NT Headers as they should be


PE Headers parsing is a common practice with a large set of applications. The format is fairly complex and has a lot of sharp corners which can make it a risky endeavors when parsing potentially malicious files. In fact, Microsoft, the creator of the format and an company with large resources keep having issue with the parsing of it, both in the Kernel space and in the User space.

I’m unfortunately not going to give you a solution for that, probably because there is no easy solutions, but during my time parsing the format, I always found the definition of the headers rather strange. The goal of this short article is to present a slightly different way to think about the NT headers, which, I think, make much more sense.

The definition of the NT headers found in winnt.h build “0073” is the following.

typedef struct _IMAGE_NT_HEADERS {
    DWORD Signature;
    IMAGE_FILE_HEADER FileHeader;
    IMAGE_OPTIONAL_HEADER32 OptionalHeader;
} IMAGE_NT_HEADERS32, *PIMAGE_NT_HEADERS32;

typedef struct _IMAGE_NT_HEADERS64 {
    DWORD Signature;
    IMAGE_FILE_HEADER FileHeader;
    IMAGE_OPTIONAL_HEADER64 OptionalHeader;
} IMAGE_NT_HEADERS64, *PIMAGE_NT_HEADERS64;

Regarding the signature, nothing special. You first read the first 4 bytes and check if it matches an hard-coded value. Of course, the structure only make sense if the first 4 bytes are matching a value, so the value is not necessary, and first reading the structure then checking for the signature can create worst error message. Regardless, this is a common approach and nothing much to say here.

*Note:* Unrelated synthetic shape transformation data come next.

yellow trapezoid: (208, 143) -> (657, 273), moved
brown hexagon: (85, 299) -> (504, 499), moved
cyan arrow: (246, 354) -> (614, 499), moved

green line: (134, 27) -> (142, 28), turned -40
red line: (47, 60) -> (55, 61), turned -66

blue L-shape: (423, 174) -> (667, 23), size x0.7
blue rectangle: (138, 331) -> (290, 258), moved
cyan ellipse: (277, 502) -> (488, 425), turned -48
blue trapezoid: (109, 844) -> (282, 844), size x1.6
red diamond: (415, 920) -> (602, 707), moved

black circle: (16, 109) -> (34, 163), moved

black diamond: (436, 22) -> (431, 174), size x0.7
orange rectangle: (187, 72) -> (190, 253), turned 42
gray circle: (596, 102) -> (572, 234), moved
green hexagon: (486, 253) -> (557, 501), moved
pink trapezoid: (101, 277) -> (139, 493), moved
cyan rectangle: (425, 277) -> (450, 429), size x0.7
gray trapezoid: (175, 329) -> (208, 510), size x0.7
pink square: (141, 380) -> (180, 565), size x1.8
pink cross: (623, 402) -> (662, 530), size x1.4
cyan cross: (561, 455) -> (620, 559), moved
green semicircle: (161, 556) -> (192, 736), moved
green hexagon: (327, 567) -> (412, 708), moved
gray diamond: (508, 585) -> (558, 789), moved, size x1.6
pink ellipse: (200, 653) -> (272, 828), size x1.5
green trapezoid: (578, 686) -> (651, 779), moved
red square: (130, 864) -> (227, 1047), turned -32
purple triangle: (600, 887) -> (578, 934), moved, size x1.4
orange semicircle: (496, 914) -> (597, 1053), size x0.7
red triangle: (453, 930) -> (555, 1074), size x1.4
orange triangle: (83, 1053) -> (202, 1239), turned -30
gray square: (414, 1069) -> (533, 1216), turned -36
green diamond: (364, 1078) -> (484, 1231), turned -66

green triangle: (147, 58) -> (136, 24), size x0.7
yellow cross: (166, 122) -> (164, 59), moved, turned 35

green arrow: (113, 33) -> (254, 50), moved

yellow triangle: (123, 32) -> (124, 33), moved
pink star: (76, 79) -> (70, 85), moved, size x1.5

The second observation is that there is two different structures IMAGE_NT_HEADERS and IMAGE_NT_HEADERS64 for 32 bits and 64 bits resp. Yet, the definition of which one to used is in IMAGE_FILE_HEADER (i.e., Machine) which is in fact exactly the same layout regardless of the architecture. This make it both very easy and very common to first get a variable of a type, which may be incorrect, and then hopefully not forgetting to check the values.

In addition. The size of IMAGE_OPTIONAL_HEADER(32|64) is not generally known. It’s also specified through a field in IMAGE_FILE_HEADER, (i.e., SizeOfOptionalHeader) which you need to consider to be forward compatible and which could be smaller than the definition you have. You can of course refuse to deal with optional headers smaller than your definition, but it’s not invalid. Ideally, your application would distinguish between invalid and unsupported file.

So, I found re-defining the types can make it drastically easier to reason about what the format actually is, and arguably less error prone to parse it. The definition is as follow:

// Remove IMAGE_NT_HEADERS and IMAGE_NT_HEADERS64 definitions.

typedef struct _IMAGE_FILE_HEADER {
    DWORD   Signature;
    WORD    Machine;
    WORD    NumberOfSections;
    DWORD   TimeDateStamp;
    DWORD   PointerToSymbolTable;
    DWORD   NumberOfSymbols;
    WORD    SizeOfOptionalHeader;
    WORD    Characteristics;
} IMAGE_FILE_HEADER, *PIMAGE_FILE_HEADER;

typedef struct _IMAGE_OPTIONAL_HEADER32 {
    // Doesn't change
} IMAGE_OPTIONAL_HEADER32, *PIMAGE_OPTIONAL_HEADER32;

typedef struct _IMAGE_OPTIONAL_HEADER64 {
    // Doesn't change
} IMAGE_OPTIONAL_HEADER64, *PIMAGE_OPTIONAL_HEADER64;

To parse the NT headers, you simply:

  • Do I have enough bytes for IMAGE_FILE_HEADER? If not, it’s not a valid NT file, you can exit.
  • Does the Signature match? If not, it’s not a valid NT file, you can exit.
  • Check which optional header should be used, using Machine.
  • Check the SizeOfOptionalHeader match what you expect. The easy way to deal with it is to simply check that’s at least the size of your optional header structure. If it’s not, you can exit with “unsupported file”.

The comment I did about the Signature field in the structure also apply here, which means you could optionally remove the field from IMAGE_FILE_HEADER and you would be back to the original definitions. Well, without IMAGE_NT_HEADERS and IMAGE_NT_HEADERS64 anymore which is the main win for the sanity of the definitions.

While the re-definition won’t fix the parsing, since the most difficult bugs are not really about reading the headers, I do believe the definition I gave are drastically more sane.

If there is one thing to learn from that is, don’t make the type of your structure depend on a field inside the structure.